- PROMPT
Show every line in the entries below where the word "axis" appears.

=== Section Start ===

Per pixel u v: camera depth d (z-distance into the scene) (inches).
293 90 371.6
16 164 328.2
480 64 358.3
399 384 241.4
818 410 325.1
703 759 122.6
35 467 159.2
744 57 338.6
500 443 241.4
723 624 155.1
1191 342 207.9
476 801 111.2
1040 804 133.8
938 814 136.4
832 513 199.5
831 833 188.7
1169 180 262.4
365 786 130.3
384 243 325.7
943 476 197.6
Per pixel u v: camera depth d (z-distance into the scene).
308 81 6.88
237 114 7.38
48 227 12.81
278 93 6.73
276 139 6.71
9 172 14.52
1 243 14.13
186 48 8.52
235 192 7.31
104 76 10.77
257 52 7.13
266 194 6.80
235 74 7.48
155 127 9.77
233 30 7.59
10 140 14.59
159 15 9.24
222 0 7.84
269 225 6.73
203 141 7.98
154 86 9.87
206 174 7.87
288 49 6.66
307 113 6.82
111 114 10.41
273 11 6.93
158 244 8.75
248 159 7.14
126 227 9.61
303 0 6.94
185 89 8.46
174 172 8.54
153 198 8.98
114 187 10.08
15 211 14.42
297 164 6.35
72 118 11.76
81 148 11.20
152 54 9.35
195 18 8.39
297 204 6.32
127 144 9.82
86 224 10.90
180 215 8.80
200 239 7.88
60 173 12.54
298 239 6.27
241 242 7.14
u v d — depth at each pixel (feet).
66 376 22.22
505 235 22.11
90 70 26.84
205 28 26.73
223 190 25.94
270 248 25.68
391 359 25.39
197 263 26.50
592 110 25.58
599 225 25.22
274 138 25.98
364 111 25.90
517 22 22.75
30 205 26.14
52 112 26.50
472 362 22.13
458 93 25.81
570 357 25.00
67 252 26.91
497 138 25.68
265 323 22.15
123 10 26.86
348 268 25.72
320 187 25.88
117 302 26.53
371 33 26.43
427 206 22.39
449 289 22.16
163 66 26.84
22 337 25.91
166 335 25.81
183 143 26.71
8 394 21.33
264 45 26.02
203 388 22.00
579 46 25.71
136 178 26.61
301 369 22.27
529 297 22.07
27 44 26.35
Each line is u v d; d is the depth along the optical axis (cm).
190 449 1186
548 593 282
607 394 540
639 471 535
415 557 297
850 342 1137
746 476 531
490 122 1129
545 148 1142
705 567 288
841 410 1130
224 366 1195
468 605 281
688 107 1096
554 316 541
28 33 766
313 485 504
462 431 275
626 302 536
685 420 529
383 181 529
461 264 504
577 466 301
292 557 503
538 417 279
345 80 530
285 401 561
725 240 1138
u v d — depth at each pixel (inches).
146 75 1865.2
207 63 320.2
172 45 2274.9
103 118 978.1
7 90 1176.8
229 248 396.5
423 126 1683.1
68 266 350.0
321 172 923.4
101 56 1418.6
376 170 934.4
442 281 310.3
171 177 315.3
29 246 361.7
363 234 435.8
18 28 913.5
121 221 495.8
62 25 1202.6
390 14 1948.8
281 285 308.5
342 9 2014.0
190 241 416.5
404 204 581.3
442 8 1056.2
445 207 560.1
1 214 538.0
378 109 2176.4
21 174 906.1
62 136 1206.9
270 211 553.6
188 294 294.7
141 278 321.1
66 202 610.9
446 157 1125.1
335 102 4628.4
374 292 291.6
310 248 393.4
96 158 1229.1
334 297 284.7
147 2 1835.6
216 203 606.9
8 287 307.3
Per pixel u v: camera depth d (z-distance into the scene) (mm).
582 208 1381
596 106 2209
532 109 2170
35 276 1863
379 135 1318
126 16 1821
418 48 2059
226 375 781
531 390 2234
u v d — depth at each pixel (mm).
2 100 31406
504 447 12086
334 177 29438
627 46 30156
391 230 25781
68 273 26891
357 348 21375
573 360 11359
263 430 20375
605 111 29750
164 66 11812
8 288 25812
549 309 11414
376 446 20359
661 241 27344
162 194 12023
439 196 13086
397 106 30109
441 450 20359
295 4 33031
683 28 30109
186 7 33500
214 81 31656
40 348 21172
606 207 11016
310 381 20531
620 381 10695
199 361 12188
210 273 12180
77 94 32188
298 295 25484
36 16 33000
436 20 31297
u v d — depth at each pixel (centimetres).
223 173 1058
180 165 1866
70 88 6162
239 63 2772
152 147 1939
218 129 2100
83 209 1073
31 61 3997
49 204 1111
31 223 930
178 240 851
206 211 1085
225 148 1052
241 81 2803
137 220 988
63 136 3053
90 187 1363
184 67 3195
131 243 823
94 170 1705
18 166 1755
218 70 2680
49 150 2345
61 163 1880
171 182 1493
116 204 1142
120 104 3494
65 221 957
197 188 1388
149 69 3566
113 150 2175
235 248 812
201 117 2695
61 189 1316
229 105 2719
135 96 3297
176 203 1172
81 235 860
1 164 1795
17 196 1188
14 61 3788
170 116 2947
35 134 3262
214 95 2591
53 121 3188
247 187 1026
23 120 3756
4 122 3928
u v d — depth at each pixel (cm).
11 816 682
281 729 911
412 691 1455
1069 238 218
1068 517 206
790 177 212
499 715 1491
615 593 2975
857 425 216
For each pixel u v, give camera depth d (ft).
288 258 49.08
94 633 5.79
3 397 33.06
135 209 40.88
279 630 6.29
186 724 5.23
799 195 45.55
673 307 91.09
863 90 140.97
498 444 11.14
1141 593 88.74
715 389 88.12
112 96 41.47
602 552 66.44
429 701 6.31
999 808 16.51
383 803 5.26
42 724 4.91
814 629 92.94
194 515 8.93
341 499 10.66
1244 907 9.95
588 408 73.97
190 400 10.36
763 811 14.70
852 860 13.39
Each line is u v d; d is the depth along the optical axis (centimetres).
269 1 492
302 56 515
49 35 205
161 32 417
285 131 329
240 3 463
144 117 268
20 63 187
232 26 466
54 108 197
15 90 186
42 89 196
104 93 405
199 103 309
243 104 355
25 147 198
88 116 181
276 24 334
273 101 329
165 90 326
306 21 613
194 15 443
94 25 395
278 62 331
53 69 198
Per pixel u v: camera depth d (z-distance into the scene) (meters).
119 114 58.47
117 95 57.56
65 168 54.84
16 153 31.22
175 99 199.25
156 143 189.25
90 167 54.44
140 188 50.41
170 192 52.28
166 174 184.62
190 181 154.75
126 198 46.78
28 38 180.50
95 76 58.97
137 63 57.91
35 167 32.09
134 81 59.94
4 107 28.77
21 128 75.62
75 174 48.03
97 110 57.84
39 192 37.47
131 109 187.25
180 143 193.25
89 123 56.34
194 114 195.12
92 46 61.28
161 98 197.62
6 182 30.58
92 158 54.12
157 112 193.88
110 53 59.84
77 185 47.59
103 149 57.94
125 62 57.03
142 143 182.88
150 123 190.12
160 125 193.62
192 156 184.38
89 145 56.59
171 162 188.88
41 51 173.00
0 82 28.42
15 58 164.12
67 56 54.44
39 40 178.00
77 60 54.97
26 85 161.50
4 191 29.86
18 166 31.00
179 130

=== Section End ===

- RESULT OF THE TASK
Each line is u v d; d is the depth along the optical axis (cm).
Each line is u v d; d is the depth along the optical axis (centimetres).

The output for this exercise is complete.